The general impression of Apple Computer Inc., (our image) is the combined result of everything the customer sees, hears, or feels from Apple, not necessarily what Apple actually is! We may have the best product, the highest quality, the most useful software etc., if we present them in a slipshod manner, they will be perceived as slipshod, if we present them in a creative, professional manner, we will impute the desired qualities.
ACM Dec. ‘79
Armas Clifford Markkula wrote the Apple marketing blueprint and it’s beautiful in its clarity and simplicity. I love how the philosophy leads with empathy. It is all about connecting with humans—we have to do that before we can impress anyone or sell them a thing.

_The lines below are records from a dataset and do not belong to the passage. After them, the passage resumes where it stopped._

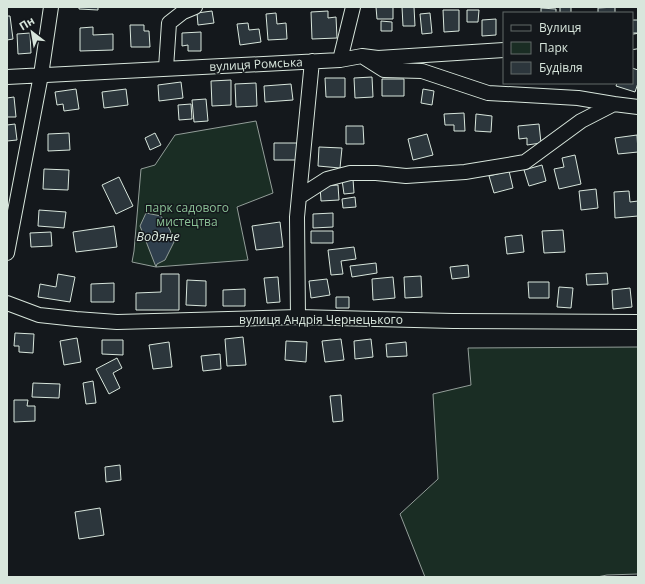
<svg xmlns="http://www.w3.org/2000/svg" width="645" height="584" viewBox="0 0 645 584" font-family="'Open Sans',sans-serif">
<rect width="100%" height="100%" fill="#14181c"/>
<path fill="#1a2d24" stroke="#939e99" d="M256,121L273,193L237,207L248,260L156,267L132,262L134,251L141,169L155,165L175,135Z
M638,347V574L607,575L597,577H425L400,514L438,479L433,394L471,385L468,348Z"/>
<path fill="#2f3f4d" stroke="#939e99" d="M146,213L161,216L170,230L174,242L165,260L157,264L156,267L140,226Z"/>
<path fill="#2c363c" stroke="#d8e6dc" d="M79,7H98V10L79,9Z
M376,7H393V19H377Z
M402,7H414L415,26H403Z
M560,7H571V13H560Z
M615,7V13H598V8Z
M541,8L556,9V13H541Z
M443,10H459V31L444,32Z
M467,10H479L478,22H467Z
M212,11L214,23L198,25L197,13Z
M328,11V18L336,17L337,38L312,39L311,12Z
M276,13L277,24L286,23L287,39L268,40L266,14Z
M430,13L432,33L422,34L420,14Z
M7,16H10L13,39L7,40Z
M496,19V35L482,36V20Z
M632,20H638V33H632Z
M381,21L392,22V31H381Z
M248,23L249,30L259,29L261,42L240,45L237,24Z
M130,25H144V31H149L150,47H131Z
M93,27V35L113,34V50L80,51V28Z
M201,32V51H188V45L182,46V33Z
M30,33L31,53L18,54L17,34Z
M632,68L638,70V83L635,92L616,86L617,83H632Z
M372,77L373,97L355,98L354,78Z
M325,78H345V97H326Z
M382,79H404V96H382Z
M231,80V105L212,106L211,81Z
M181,82L183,98L159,101L158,85Z
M256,83L257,106L236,107L235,84Z
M291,84L293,100L265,102L264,86Z
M76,89L79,109L64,111L63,104L57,105L55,92Z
M126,89L128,105L104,108L102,92Z
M423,89L434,91L432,105L421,103Z
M14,97L16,117H7V98Z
M206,99L208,121L194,122L192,100Z
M191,104L192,119L179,120L178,105Z
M464,113L465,131H454V125H445L444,114Z
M476,114L492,116L491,132L475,131Z
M15,124L17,140L7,141V125Z
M539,124L541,143L527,145V138L519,139L518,126Z
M346,126H363L364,144H346Z
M69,133L70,150L48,151V134Z
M155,133L161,145L150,150L145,138Z
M427,134L433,155L413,160L408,139Z
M637,135L638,152L618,154L615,138Z
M274,143H297V160H274Z
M319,147L342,148L340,168L318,166Z
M575,155L581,184L559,189L554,169L564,167L562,158Z
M542,165L546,181L529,186L524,170Z
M44,169L69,170L68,190L43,189Z
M509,171L513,188L494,193L489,176Z
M119,177L133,206L116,214L102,185Z
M353,179L354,193L344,194L342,180Z
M338,185L339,200L321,201L320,186Z
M596,189L598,208L581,210L579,191Z
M629,191L630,202L638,201V216L615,218L614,192Z
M355,197L356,207L343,208L342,199Z
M39,210L66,212L64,228L38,226Z
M333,213V227L313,228V214Z
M280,222L283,247L256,250L252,226Z
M114,226L117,247L76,252L73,232Z
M563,230L565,252L544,253L542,231Z
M311,231H333V243H311Z
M51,232L52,246L31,247L30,233Z
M522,235L524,252L507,254L505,237Z
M354,247L356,259L341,261L343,274L331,275L328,250Z
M376,263L377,273L352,277L350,266Z
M468,265L469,277L452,279L450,267Z
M607,273L608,284L587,285L586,274Z
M58,274L75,277L70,302L38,297L40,284L56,287Z
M161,274H179V310H136V293L161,292Z
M421,276L422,297L405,298L404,277Z
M278,277L280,302L267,303L264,278Z
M393,277L395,298L373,300L372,279Z
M327,279L330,295L311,298L309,281Z
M187,280L206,281V306L186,305Z
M528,282H549V298H529Z
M114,283V302H91V284Z
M559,287L573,288L571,308L557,307Z
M630,288L632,307L613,309L612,290Z
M245,289V306H223V290Z
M336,297H349V308H336Z
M15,333L34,334L33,353L19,352V346H14Z
M243,337L246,365L227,366L225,339Z
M77,338L81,362L64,365L60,341Z
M341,339L344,360L325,362L322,341Z
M371,339L373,357L355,359L354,341Z
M102,340H123V355L102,354Z
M286,341L307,342L306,362L285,360Z
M169,342L172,367L153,369L149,345Z
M406,342L407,356L387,357L386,344Z
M220,354L221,369L203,371L201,356Z
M117,358L122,368L113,373L120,388L109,394L96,369Z
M93,381L96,403L86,404L83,383Z
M33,383L60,384L59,398L32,397Z
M341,395L343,421L333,422L330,396Z
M14,400H28L27,406H35V421L14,422Z
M120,465L121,480L106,482L105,467Z
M100,508L104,535L79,539L75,512Z"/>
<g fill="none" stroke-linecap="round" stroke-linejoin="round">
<defs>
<path id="minor" d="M632,42L638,41
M365,58L384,70L422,71L488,93L578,98L614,104
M340,60L353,7
M166,68L169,23L183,12L195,7
M7,77L340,60L362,56L378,58L504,50
M299,197L327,179L350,173H376L406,176L465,172L525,162L581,121L614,104L638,107
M7,253L41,75L51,7
M7,303L39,315L76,319L117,322L298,317L453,321L638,322
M298,317L297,217L312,61"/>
</defs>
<use href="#minor" stroke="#d8e6dc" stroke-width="16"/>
<use href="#minor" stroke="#14181c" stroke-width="14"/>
</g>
<g text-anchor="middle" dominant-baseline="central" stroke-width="3" stroke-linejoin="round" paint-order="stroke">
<g font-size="12" fill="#d8e6dc" stroke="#14181c">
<text transform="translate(256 64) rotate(-3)">вулиця Ромська</text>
<text x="321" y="319">вулиця Андрія Чернецького</text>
</g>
<g font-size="12" fill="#8ac095" stroke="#14181c">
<text x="187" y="207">парк садового<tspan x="187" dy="14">мистецтва</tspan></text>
</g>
<g font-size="13" font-style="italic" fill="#d8e6dc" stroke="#14181c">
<text x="158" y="236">Водяне</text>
</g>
</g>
<rect width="645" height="584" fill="none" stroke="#d8e6dc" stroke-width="16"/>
<rect x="503" y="12" width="130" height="72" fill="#14181c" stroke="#626a69"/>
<rect x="511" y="25" width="20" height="6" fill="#14181c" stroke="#626a69"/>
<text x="539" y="32" font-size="12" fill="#d8e6dc">Вулиця</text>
<rect x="511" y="42" width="20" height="12" fill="#1a2d24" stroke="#626a69"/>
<text x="539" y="52" font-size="12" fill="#d8e6dc">Парк</text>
<rect x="511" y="62" width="20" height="12" fill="#2c363c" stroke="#626a69"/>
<text x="539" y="72" font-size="12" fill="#d8e6dc">Будівля</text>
<g transform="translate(32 32) rotate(329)" stroke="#14181c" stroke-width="3" paint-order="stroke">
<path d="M0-3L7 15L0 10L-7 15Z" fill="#d8e6dc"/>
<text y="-6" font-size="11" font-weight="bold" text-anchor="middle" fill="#d8e6dc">Пн</text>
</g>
</svg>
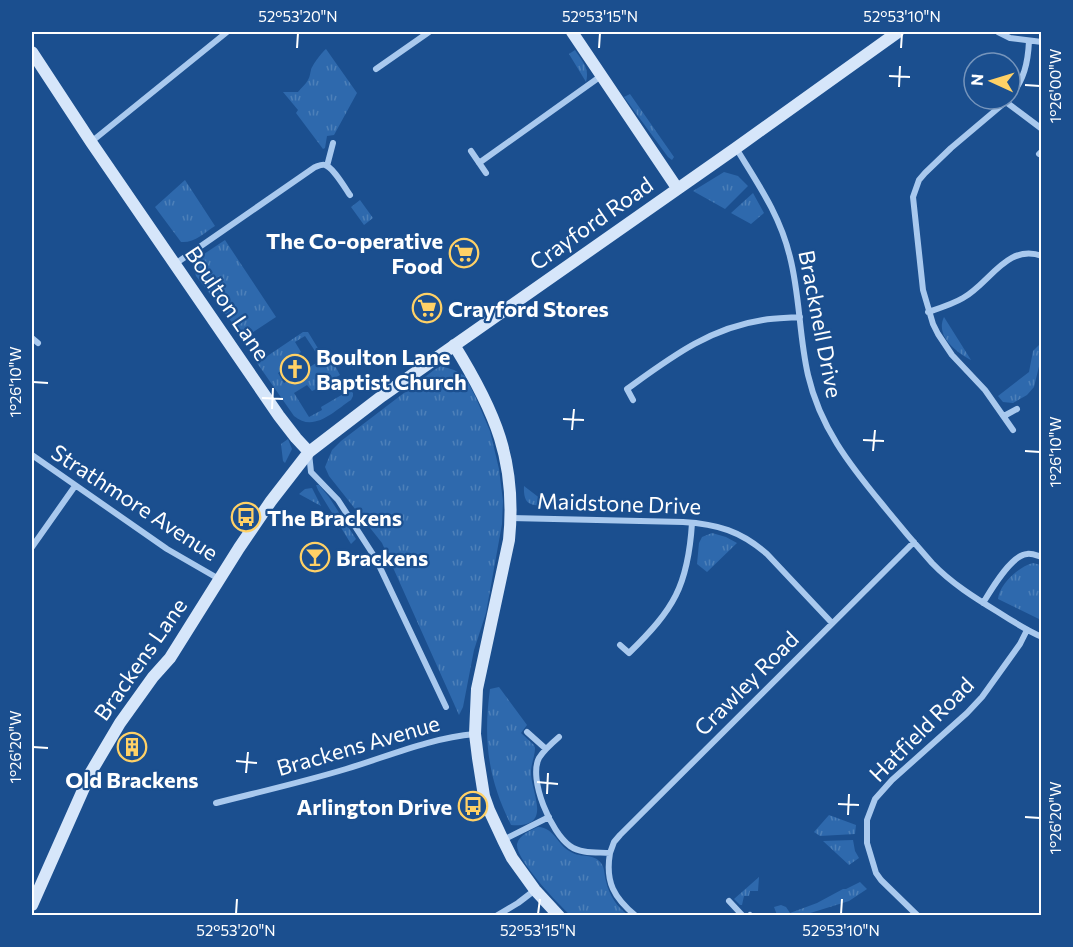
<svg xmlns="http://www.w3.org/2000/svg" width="1073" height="947" font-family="Commissioner,sans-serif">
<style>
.grass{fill:url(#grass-tufts)}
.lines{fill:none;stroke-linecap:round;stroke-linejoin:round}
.street{stroke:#a9c9ee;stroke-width:6}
.secondary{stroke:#d6e6fa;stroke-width:12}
.ticks{fill:none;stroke:#fff;stroke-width:2}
.labels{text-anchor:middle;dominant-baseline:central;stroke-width:4.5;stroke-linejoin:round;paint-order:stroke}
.street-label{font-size:22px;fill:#fff;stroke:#1b4f8f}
.poi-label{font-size:22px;font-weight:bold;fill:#fff;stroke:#1b4f8f;text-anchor:start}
.neatline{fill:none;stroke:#fff;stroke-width:2}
.ticks-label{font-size:15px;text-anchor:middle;fill:#fff}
</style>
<defs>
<pattern id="grass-tufts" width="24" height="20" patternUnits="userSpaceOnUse" patternTransform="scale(1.5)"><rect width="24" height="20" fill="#2e69ad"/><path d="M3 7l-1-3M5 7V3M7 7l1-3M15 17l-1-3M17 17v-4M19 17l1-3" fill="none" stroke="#4d80b9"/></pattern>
</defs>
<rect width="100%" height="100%" fill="#1b4f8f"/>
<path class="grass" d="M326,49L357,93L334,135L327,136L325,148L323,149L296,113L298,110L283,92H298C301,88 306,84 308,80C310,77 310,73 311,70C312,65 323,51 326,49Z
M575,50C582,61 590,68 586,82L569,54Z
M630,94L674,157L672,160L668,157L624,97Z
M724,172L738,176L748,186L725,209L693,191Z
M185,180L215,226C204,233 195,243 181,242L155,207Z
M753,193L764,213L751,224L731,213Z
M360,200L373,218L364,225L351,207Z
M225,240L276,317L244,338L196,276L194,269L198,258Z
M944,317L971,360C956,352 935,336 944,317Z
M303,332H308L319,350L317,354L305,336L295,342L301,352L297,355L300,358L278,373L284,383L321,360L326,366L343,355L345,358L334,364L340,375L331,380L327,375L315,383L318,388L312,391L307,385L294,393L309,417L322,410L321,407L350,390L353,393V396L351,400C334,411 314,433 294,416L257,363Z
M1041,343V358L1034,387L1027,395L1013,403L1003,402L998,396L1029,372L1033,351Z
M441,366L454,370L465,376L476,398L490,431L499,469L503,501L502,524L486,613L474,650L463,707L459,715L382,543L329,476L325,467L332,450L341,441L434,370Z
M288,439L292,449L285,463L283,461L281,444Z
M316,485H319L329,497L356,539L351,544L318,490Z
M524,486L550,506C532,505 523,507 524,486Z
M312,488L321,506L299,494L305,489Z
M712,533L726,537L737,543L707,572L697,564L699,543L702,537Z
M1033,563L1041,565V620L998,599C999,585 1019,566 1033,563Z
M499,687L527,725L521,733L534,745L535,748C535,756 531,764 531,772C531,794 554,828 511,825C488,779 483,740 490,689Z
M829,815L856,825L855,834L820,836L814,832Z
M538,827C555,828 557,845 571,852C580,858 594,853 601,863C605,868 604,875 606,881C609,895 617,907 628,915H570C558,904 515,859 517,844C519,835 531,830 538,827Z
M853,840L855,851L859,858L849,865L823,841Z
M759,877L758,891H750L749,896H744L742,905H740L734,899Z
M860,882L867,889L849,901L804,915H777L774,907L781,905L786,907L790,913L817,903L843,889H846Z"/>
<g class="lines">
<path class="street" d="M998,32L1010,38L1042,42
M376,69L429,32
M1010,97C1024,80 1028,63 1029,41
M1009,99L951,148L925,173L919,180L913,197L923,290L933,324L938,334L952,355L985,390L1013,430
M1006,102L1042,129
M91,142L227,32
M736,148C758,184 780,215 790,257C800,296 799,336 808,375C820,427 849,464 882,504C898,524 915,544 932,563C951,583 975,598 998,612C1012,621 1026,630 1042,637
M471,151L486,173
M1039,154L1042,151
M479,163L601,76
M327,166L333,143
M175,264L315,167C318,166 322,164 325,165C333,167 345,188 350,195
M928,312C940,308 953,304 963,298C990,283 1007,243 1042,256
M32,338L38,343
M633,400L627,389C670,358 709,328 763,320C775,318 788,318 800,317
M1004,416L1017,409
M309,453L311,472L338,500L376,559L446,707
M32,455L167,549L219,579
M511,518L683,522C717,524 741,531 767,554L832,623
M32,547L75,486
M983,603C991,590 1011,555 1027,554C1032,553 1038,556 1042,557
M620,645L629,653C674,609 688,586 692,523
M527,732L546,749
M559,737C552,743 544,750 539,758C528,779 551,833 570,846C581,854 597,852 610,853C605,882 614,898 636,916
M216,803C259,792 303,782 346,769C389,756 430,738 475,734
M503,840L549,817
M610,853L614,842L620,835L914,542
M729,901L743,916
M496,916L518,903L535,890
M749,916L750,915
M918,916L881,880L876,873L867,843V820L875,799L892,780L967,713L982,697L1020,644L1027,630"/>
<path class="secondary" d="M572,32L677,188
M32,52L91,142L279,416L296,438L309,452
M454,345C495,411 517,461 509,540L477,689L475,734L478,758L484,796L489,810L503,840L512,858L535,890L559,916
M32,905L91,772L120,723L153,677L170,658L239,548L271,501L309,452L382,396L736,148L898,32"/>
</g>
<path class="ticks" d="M297,48L298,33M599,48L600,33M901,48L902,33M889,76L910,77M1025,85L1040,86M899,87L900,66M33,382L48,383M262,398L283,399M272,409L273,388M563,419L584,420M572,430L574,409M863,440L884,441M873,451L875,430M1025,451L1040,452M33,747L48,748M236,761L257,763M246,773L248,752M537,782L558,784M547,794L548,773M838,804L859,805M848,815L849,794M1025,817L1040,818M236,914L237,899M538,914L540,899M841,914L842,899"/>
<defs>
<g id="supermarket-ring" transform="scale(1.5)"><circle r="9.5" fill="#1b4f8f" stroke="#ffd166" stroke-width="1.5"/><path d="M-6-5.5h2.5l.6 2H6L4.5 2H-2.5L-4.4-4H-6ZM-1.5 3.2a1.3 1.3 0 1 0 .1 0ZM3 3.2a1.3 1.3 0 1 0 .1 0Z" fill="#ffd166"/></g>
<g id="church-ring" transform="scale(1.5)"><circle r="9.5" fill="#1b4f8f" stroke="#ffd166" stroke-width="1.5"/><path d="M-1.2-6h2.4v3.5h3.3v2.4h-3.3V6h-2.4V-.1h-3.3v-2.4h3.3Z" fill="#ffd166"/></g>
<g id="bus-ring" transform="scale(1.5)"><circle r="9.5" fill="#1b4f8f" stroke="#ffd166" stroke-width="1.5"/><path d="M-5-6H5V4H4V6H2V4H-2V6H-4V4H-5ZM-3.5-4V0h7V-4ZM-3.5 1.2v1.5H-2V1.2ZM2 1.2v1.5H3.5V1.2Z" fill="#ffd166"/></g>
<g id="bar-ring" transform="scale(1.5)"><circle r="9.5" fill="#1b4f8f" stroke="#ffd166" stroke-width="1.5"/><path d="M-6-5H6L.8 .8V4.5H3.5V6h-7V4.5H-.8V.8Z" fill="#ffd166"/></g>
<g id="building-ring" transform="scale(1.5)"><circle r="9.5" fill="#1b4f8f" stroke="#ffd166" stroke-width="1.5"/><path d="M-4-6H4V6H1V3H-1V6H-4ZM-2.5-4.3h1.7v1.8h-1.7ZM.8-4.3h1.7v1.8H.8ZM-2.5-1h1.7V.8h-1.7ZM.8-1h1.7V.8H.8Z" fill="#ffd166"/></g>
</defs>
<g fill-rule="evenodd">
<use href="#supermarket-ring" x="464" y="253"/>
<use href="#supermarket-ring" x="427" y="308"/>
<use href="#church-ring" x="295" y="369"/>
<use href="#bus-ring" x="246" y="517"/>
<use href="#bar-ring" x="315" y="557"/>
<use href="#building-ring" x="132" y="747"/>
<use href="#bus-ring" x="473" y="806"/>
</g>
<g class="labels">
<g class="street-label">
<text transform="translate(591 223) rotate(-35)">Crayford Road</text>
<text transform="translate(228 303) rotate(56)">Boulton Lane</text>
<text transform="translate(821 324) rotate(79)">Bracknell Drive</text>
<text transform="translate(135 502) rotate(33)">Strathmore Avenue</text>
<text transform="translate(619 503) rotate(2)">Maidstone Drive</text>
<text transform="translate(140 659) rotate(-55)">Brackens Lane</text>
<text transform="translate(746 683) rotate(-45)">Crawley Road</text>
<text transform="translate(921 729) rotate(-45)">Hatfield Road</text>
<text transform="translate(358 745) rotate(-16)">Brackens Avenue</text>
</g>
<g class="poi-label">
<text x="443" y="240" text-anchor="end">The Co-operative<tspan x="443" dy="25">Food</tspan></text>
<text x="448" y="308">Crayford Stores</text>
<text x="316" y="356">Boulton Lane<tspan x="316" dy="25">Baptist Church</tspan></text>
<text x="267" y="517">The Brackens</text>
<text x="336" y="557">Brackens</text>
<text x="132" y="779" text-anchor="middle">Old Brackens</text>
<text x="452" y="806" text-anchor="end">Arlington Drive</text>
</g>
</g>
<rect width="1073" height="947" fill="none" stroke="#1b4f8f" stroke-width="66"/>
<g transform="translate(992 81) rotate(274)"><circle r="28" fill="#1b4f8f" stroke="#7695bc" stroke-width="1.5"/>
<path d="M0-4.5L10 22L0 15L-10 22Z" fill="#ffd166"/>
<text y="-9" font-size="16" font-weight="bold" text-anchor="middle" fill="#ffffff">N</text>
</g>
<rect x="33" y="33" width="1007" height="881" class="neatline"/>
<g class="ticks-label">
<text x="298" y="22">52°53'20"N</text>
<text x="600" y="22">52°53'15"N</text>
<text x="902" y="22">52°53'10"N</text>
<text transform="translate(1056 86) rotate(-90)" y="5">1°26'00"W</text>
<text transform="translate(16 382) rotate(-90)" y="5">1°26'10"W</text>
<text transform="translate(1056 452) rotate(-90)" y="5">1°26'10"W</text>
<text transform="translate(16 747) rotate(-90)" y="5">1°26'20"W</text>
<text transform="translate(1056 818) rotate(-90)" y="5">1°26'20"W</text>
<text x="236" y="936">52°53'20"N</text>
<text x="538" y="936">52°53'15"N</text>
<text x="841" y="936">52°53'10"N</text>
</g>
</svg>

How did Markkula know these things and end up making it a centerpiece of his work at Apple? According to the Computer History Museum, Markkula always considered ethics in business to be of paramount concern. He brought those ideas to Apple, and years later he helped fund the establishment of the Markkula Center for Applied Ethics at Santa Clara University. Today it is the largest ethics center in the world.
Ethics? Empathy? Yes and yes again. The bottom line is it pays to be a humanist at heart. Until we care about the people in our audience and spend the time to truly get to know them, we won’t understand what moves them.
Markkula’s second pillar—the need for rigorous focus and making hard choices—is the essence of strategy, yet few companies practice it with any rigor, or to use his language, too few of us “religiously stick to our plans.”
His third pillar is the easiest one to make happen. To “impute” brand value simply requires an investment in brand guidelines and the deeply held belief that every touchpoint matters, including “brochures, manuals, and other collateral.”
To sum up, we can learn from Apple and begin to incorporate parts, if not all, of their sage advice. Care more is the company’s fundamental lesson. Care more about people, more about processes and systems, and more about every little detail. That’s acting like Apple and that’s also why so few companies ever take a page from this winner’s book. It’s too hard to care that much.
Seriously. The problem with caring deeply and acting meticulously is it typically takes more time and money. You don’t “advertise like a successful company” without spending top dollar on the best talent and taking the time to consider all their wild ideas. Caring deeply is also an added pressure on the team to always perform at the highest level (and thus an added pressure on management to properly support the team). Therefore, it’s an exceptional thing to do, to truly care.